Using the material that follows, output exactly the lines from the one containing "nose: (1621, 693)" through the one containing "right back paw: (621, 435)", with both ends kept.

**DATA EXTRACTS**
- - -

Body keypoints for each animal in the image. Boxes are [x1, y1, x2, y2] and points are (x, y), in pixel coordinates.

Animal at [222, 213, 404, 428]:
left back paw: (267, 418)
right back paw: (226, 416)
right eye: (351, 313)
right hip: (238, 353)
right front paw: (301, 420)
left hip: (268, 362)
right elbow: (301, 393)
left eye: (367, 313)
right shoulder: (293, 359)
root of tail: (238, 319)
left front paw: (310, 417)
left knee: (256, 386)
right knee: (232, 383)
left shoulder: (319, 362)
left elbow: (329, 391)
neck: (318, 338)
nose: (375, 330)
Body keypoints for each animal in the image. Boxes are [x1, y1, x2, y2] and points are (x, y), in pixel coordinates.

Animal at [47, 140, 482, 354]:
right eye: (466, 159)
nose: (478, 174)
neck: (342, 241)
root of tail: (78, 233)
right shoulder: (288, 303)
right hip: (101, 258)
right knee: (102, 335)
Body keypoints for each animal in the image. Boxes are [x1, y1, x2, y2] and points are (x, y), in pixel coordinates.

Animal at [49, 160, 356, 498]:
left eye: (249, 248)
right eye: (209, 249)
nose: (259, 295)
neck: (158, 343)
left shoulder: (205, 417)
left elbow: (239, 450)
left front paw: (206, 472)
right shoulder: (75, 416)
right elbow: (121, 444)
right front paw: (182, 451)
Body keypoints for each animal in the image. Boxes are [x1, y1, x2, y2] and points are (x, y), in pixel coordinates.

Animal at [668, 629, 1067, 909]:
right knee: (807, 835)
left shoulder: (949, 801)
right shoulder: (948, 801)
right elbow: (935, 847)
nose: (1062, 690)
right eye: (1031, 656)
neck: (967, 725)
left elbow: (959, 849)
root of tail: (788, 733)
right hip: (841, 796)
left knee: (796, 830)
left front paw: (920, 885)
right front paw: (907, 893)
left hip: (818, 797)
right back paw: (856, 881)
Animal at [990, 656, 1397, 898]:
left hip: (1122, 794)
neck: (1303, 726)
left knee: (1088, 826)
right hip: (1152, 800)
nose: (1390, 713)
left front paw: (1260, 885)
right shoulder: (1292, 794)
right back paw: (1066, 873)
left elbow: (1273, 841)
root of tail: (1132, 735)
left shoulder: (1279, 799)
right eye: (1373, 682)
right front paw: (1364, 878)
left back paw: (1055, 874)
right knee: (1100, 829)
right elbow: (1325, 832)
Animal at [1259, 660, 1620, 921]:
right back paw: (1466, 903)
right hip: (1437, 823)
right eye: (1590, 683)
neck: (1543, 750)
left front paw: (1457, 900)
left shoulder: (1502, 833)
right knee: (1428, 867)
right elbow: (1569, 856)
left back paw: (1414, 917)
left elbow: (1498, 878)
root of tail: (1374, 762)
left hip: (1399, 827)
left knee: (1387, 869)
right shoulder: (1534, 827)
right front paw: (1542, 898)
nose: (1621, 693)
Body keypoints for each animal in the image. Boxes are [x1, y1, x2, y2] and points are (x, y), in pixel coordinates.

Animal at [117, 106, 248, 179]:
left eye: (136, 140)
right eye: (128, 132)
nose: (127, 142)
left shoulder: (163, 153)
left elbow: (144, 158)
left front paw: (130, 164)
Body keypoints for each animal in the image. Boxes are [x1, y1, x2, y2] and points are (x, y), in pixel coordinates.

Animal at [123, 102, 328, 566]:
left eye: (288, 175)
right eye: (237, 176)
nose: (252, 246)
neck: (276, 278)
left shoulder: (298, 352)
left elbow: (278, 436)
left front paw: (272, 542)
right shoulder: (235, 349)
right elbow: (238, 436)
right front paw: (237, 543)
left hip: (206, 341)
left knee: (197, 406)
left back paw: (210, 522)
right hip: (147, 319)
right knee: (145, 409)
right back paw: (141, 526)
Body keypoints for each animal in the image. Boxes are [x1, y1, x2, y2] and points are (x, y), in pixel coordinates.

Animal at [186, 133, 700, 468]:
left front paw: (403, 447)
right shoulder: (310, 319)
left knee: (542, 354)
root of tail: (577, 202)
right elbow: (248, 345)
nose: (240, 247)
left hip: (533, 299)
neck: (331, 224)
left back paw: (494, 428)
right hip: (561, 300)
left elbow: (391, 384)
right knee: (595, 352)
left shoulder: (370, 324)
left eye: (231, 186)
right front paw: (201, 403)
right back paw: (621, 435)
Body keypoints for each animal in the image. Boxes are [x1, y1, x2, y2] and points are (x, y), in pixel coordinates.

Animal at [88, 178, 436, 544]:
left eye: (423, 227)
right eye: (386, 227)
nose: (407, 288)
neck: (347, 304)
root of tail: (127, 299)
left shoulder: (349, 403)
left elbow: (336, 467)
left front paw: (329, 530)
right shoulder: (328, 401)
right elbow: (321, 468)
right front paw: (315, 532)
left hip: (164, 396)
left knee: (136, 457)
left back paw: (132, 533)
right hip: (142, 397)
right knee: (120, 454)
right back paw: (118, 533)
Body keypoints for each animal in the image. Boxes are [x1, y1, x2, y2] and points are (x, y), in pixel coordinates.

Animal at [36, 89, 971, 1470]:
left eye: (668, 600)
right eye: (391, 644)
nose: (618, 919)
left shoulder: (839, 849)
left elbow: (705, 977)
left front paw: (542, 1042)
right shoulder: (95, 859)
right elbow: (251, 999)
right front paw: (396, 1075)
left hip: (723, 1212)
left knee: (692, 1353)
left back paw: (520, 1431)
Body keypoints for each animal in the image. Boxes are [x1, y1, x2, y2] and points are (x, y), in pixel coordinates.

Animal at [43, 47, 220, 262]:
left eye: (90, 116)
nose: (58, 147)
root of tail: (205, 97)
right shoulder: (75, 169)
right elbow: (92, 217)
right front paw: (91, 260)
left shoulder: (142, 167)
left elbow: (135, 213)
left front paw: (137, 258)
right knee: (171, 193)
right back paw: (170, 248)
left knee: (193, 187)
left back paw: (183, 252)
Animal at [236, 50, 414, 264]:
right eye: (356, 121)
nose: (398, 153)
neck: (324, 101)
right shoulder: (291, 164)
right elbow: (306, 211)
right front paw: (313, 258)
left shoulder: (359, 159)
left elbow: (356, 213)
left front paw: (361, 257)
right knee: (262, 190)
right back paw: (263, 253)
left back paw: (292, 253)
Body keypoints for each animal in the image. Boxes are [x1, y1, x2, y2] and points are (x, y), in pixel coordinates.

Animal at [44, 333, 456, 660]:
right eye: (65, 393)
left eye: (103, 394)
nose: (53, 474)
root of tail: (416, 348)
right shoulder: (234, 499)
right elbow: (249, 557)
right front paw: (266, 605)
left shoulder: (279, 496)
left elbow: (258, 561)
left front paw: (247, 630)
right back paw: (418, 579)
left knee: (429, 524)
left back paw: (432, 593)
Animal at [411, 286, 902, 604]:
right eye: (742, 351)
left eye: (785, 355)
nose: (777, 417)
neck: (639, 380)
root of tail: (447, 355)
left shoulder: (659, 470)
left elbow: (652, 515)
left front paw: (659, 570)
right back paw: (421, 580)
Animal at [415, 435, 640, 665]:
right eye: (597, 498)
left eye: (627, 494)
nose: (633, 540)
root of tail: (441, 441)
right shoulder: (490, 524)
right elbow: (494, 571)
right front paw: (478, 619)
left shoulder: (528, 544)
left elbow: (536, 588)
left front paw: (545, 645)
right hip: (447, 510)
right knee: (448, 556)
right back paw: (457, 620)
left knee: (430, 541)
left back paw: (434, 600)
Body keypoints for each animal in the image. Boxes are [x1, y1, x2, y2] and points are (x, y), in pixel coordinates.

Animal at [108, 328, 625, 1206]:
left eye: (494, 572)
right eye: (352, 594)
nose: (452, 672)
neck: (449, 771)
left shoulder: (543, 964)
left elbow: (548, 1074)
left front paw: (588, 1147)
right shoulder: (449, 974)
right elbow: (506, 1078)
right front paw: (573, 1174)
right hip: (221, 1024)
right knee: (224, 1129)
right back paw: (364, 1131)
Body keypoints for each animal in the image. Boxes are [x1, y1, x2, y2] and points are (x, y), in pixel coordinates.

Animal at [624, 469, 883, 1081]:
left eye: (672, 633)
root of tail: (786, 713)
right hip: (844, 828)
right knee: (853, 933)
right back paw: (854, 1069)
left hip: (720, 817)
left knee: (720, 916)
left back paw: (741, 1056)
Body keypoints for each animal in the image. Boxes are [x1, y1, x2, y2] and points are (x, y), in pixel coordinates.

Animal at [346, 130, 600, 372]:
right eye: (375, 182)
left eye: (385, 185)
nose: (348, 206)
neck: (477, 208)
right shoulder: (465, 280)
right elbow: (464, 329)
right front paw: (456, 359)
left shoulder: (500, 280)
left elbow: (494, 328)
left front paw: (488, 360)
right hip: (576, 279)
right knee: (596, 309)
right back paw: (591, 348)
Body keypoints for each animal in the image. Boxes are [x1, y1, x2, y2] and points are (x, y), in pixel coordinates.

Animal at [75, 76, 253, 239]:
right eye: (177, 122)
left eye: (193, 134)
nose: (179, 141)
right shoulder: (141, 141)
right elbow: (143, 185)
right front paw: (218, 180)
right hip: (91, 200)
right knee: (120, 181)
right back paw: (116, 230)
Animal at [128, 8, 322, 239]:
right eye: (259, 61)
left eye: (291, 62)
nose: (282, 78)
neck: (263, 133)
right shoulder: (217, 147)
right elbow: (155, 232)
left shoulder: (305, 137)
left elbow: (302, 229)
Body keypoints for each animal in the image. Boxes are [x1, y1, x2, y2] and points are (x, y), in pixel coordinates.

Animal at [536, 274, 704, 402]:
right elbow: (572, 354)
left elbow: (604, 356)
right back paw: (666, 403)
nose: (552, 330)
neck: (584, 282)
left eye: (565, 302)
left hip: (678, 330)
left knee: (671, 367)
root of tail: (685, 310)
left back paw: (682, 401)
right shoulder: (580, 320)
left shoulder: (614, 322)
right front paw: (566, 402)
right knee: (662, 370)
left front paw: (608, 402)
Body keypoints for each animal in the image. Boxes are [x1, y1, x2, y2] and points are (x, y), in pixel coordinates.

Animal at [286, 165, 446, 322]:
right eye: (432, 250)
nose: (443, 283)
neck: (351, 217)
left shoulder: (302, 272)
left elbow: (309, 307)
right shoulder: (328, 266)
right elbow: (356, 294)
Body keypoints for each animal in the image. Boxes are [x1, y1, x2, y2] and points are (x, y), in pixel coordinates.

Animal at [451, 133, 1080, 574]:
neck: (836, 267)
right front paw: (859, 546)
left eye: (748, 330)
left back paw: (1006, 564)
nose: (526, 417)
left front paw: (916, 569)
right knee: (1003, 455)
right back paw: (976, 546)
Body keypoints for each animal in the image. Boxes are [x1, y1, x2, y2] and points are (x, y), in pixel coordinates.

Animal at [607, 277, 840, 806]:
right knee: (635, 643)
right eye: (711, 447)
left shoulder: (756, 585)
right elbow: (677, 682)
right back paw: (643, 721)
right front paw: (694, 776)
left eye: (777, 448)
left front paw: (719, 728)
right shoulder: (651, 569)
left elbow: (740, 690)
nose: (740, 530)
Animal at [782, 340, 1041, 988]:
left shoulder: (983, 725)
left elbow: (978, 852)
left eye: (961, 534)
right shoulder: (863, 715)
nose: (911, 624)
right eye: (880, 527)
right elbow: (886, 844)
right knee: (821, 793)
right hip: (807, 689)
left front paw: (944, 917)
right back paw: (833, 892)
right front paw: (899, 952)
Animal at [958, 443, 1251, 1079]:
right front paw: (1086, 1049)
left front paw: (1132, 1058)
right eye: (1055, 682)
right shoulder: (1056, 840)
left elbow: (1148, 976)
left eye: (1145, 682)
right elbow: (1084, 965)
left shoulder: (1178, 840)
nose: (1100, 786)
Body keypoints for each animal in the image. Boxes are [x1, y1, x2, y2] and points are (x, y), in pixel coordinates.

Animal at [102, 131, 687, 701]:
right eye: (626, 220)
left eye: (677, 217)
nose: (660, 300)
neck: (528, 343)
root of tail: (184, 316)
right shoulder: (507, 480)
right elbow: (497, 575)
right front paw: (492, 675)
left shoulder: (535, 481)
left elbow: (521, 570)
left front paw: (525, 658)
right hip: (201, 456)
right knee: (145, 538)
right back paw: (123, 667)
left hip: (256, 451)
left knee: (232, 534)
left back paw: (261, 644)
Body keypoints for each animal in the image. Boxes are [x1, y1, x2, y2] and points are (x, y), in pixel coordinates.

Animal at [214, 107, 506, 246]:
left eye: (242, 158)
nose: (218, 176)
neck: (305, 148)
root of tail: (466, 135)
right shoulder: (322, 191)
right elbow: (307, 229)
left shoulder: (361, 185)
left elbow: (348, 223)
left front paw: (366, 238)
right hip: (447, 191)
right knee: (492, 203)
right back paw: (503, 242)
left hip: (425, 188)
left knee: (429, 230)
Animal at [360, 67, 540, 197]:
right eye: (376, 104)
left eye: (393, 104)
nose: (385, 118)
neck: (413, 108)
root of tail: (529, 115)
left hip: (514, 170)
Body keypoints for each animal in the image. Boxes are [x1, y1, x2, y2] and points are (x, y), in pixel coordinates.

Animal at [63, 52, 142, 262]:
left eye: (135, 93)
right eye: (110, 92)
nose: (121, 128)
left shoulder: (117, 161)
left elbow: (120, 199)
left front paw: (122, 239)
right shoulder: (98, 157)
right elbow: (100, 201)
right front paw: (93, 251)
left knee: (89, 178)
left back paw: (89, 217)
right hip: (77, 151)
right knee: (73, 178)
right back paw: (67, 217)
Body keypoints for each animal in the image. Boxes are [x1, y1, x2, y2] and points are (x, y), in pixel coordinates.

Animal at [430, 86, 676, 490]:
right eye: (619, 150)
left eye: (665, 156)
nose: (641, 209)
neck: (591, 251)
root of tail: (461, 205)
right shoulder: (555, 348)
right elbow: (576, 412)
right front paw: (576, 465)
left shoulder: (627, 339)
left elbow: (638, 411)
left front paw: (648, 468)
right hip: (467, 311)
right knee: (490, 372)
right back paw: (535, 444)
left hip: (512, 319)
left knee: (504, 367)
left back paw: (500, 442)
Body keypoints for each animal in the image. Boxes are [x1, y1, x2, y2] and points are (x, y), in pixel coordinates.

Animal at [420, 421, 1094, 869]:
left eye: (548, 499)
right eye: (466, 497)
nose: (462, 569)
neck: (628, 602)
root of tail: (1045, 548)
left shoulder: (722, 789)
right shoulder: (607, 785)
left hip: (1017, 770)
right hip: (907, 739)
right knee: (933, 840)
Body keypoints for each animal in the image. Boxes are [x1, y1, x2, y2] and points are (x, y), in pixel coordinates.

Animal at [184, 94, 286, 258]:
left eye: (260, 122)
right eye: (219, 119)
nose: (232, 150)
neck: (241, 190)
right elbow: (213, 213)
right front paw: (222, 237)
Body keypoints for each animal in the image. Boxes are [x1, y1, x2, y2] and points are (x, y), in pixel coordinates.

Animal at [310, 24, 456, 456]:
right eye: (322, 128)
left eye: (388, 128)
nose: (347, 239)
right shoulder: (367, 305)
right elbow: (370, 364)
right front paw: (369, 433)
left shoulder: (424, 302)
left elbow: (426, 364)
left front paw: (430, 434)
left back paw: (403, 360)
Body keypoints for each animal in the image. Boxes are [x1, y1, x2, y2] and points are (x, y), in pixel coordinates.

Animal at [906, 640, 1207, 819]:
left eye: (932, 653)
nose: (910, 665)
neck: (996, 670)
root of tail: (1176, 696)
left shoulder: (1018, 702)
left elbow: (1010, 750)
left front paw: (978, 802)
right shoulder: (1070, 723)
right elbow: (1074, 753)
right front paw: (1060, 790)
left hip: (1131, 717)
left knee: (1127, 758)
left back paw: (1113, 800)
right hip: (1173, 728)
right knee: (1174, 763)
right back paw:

- - -

**TASK RESPONSE**
nose: (1621, 693)
Body keypoints for each animal in the image. Boxes are [x1, y1, x2, y2] and points are (x, y), in pixel coordinates.

Animal at [117, 106, 248, 179]:
left eye: (136, 140)
right eye: (128, 132)
nose: (127, 142)
left shoulder: (163, 153)
left elbow: (144, 158)
left front paw: (130, 164)
Body keypoints for each animal in the image. Boxes are [x1, y1, x2, y2] and points are (x, y), in pixel coordinates.

Animal at [123, 102, 328, 566]:
left eye: (288, 175)
right eye: (237, 176)
nose: (252, 246)
neck: (276, 278)
left shoulder: (298, 352)
left elbow: (278, 436)
left front paw: (272, 542)
right shoulder: (235, 349)
right elbow: (238, 436)
right front paw: (237, 543)
left hip: (206, 341)
left knee: (197, 406)
left back paw: (210, 522)
right hip: (147, 319)
right knee: (145, 409)
right back paw: (141, 526)
Body keypoints for each animal in the image. Boxes are [x1, y1, x2, y2] and points are (x, y), in pixel coordinates.

Animal at [186, 133, 700, 468]:
left front paw: (403, 447)
right shoulder: (310, 319)
left knee: (542, 354)
root of tail: (577, 202)
right elbow: (248, 345)
nose: (240, 247)
left hip: (533, 299)
neck: (331, 224)
left back paw: (494, 428)
right hip: (561, 300)
left elbow: (391, 384)
right knee: (595, 352)
left shoulder: (370, 324)
left eye: (231, 186)
right front paw: (201, 403)
right back paw: (621, 435)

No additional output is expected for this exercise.